I am angered to see a giant 8' high yellow table cloth snagged on the top of a beautiful coral reef. How can people be so careless? This is supposed to be a pristine oceanic reserve, a heritage site. I want a picture to document this disregard for the environment, but the camera is just being awful. Why is the dive master so amused at my fury? Boats are not allowed near these islands. And yet, someone has pitched their trash, including the table cloth, overboard. As I scuba closer, oh the joke is on me! Huge and high on that coral reef is a soft yellow coral. Able to grow because no motor boat engine has chopped it to bits. If spread out, it would drape nicely over a Thanksgiving table and is thick. Its' tucks and folds billow like fabric in the current of the 86 degree salt water. The ribbon pattern on the cloth are snake sponges. Other things are starting to grow in the folds. Can't wait to get back and tell my husband all about mistaking a soft coral for a table cloth.

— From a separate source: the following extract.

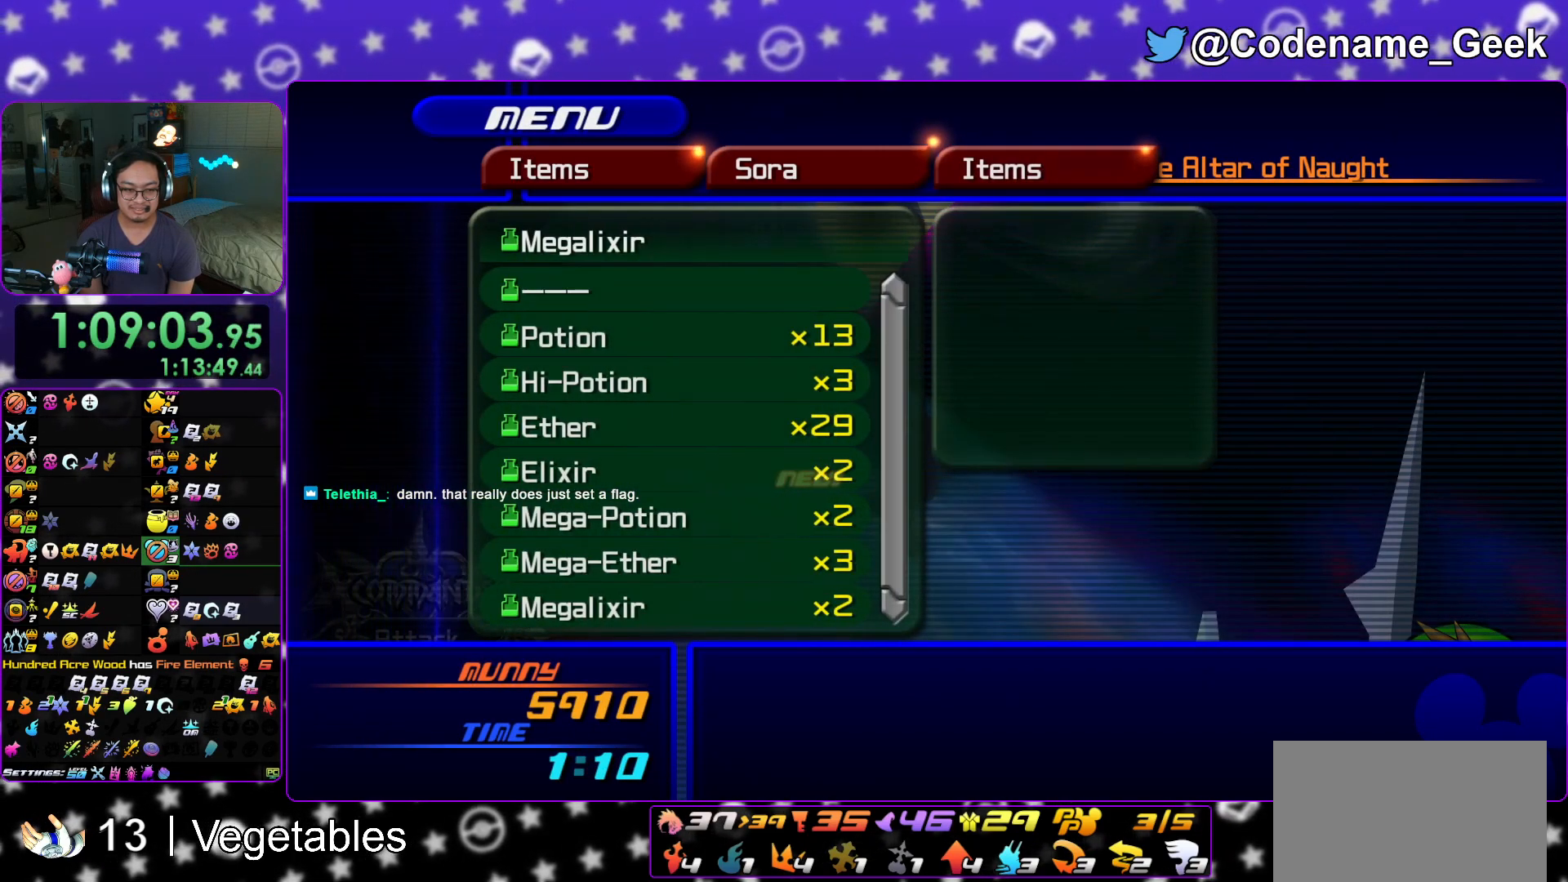
{"buttons": ["A", "DPAD_UP"], "left_stick": "center", "right_stick": "center", "events": [[183, "B", "down"], [300, "B", "up"], [417, "DPAD_UP", "down"], [484, "A", "down"]]}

Poor man has had a miserable time snorkeling. His mask leaked. His eyes stung. He saw nothing. Widow Wilma tries to shame me for clowning around with the scuba folks. So, after lunch, I'm going snorkeling with him. I suppose my doing the Deadman float to observe the reef below is rather like Winnie-the-Pooh believing he was fooling the honey bees: I honestly believe that the fish below will think I am just a low flying cloud and continue about their business. Getting my splashing husband to just press his mask tight to his face and float quietly was not easy, but we are rewarded by a clownfish couple in a stinging anemone. (The fish in the movie Finding Nemo was a clownfish). All clownfish are born male, proving once again that females are a higher evolution, not a plaything for Adam's sons.

The smaller male cowering deep inside the anemone, is guarding the eggs, while the larger female pops out and attacks anything that comes near her husband.

Wonder what the Widow Wilma fish looks like.